確かに、低学年のうちは土曜日にいろいろな習い事をする人が増えたが、受験しようという子供の多くは、4年生くらいから塾に通い始める。塾側は、本気で勉強しようと思うなら習い事はやめるよう指導してくるという。その分は教育にあててくださいというわけで、塾は儲かるわけだ。そういえば、子供手当が始まった時、塾の経営者がインタビューで、「これでこれまで収入の関係で塾に来れなかった子供達もしかるべき教育を受けられる。」というような事を話していたことを思い出す。ちょっと???である。
 
今では、ゆとり教育を見直してレベルを上げたり、休みを減らしたりして授業時間を増やしたりしているようだが、「教育は百年の大計」である。施政者の猛省を促したい。
 
一方、教育の加熱でいろいろな歪も生じているように思う。
 
塾に通い始めると、当然、試験があるが、この結果に本人以上に親が一喜一憂する。
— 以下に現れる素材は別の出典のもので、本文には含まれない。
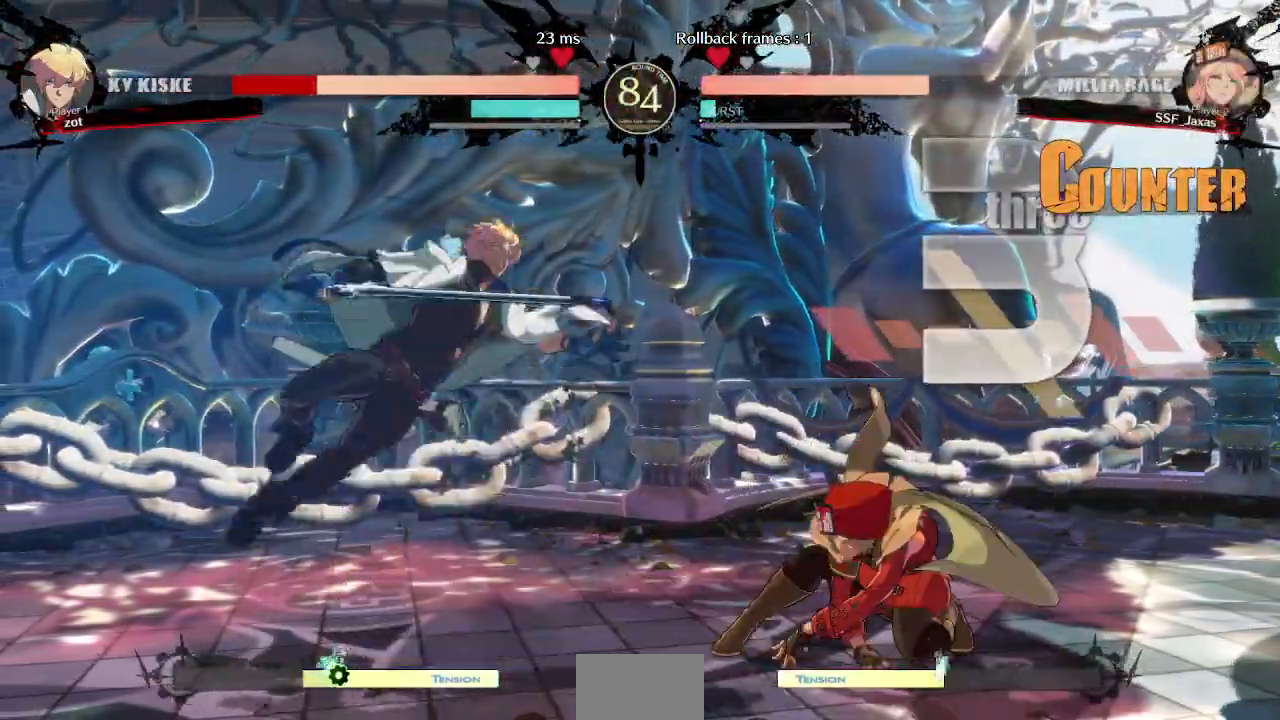
{"dt_ms": 1000, "buttons": ["SQUARE", "DPAD_DOWN", "DPAD_RIGHT"]}
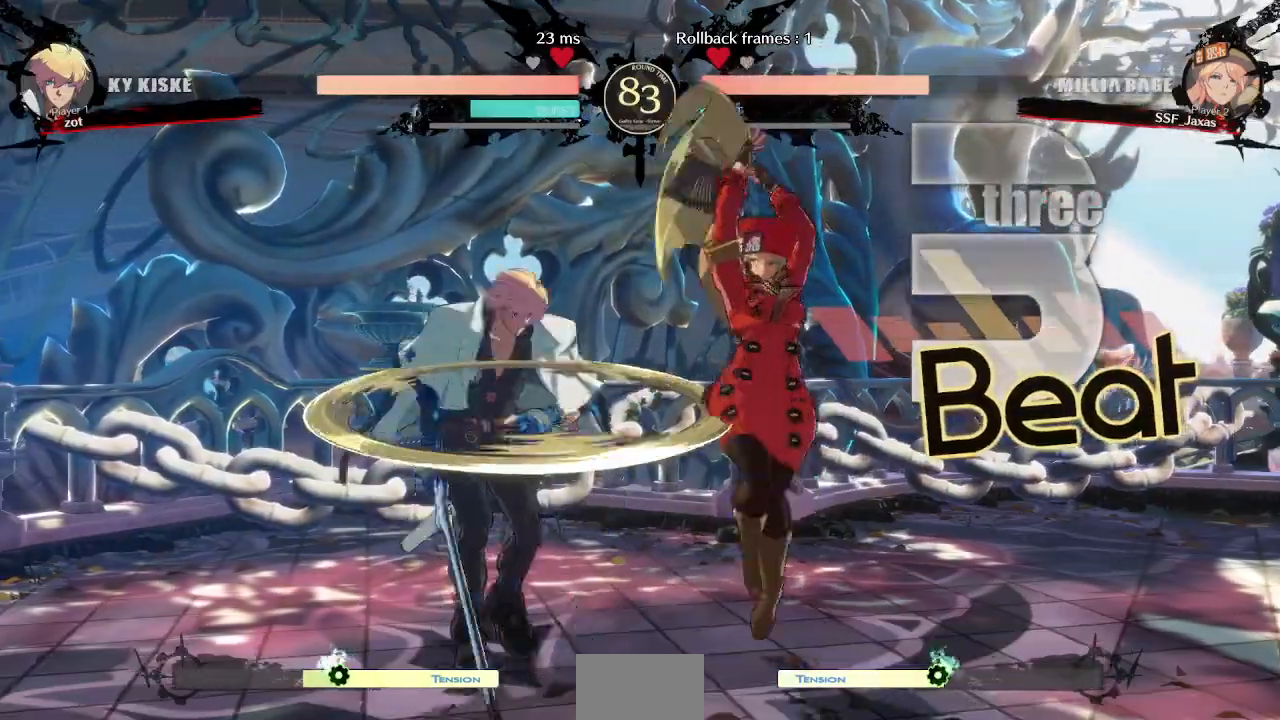
{"dt_ms": 500, "buttons": [], "events": [[150, "SQUARE", "up"], [250, "DPAD_DOWN", "up"], [267, "DPAD_RIGHT", "up"], [417, "DPAD_LEFT", "down"], [483, "DPAD_LEFT", "up"]]}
試験の順位でクラス別けされる塾などでは、点数が落ちてクラスが下のグループになるとまるで落後者のように感じてしまうようだ。他の子供の成績がいやでも耳に入ってくると、やはり自分の子供の成績が良い方がうれしいのが人情だろう。そして、意識し合うあまり、それまで仲が良かった親同志がだんだん気まずくなり疎遠になることも多いという。これは悲しい。
 
また、受験に失敗して地元の公立中学に入ると、まわりから敗残兵のように見られないかと心配する親子もいるという。(そんな事はないと信じたいが。。)私の子供の学区では、多くの子供が受験して私立校に行くので、地元の公立中に行くことをネガティブに言う父兄もいるようで、親としては、ますます受験に受かってほしいとヒートアップするのだ。本当に負のスパイラルが回っているように思う。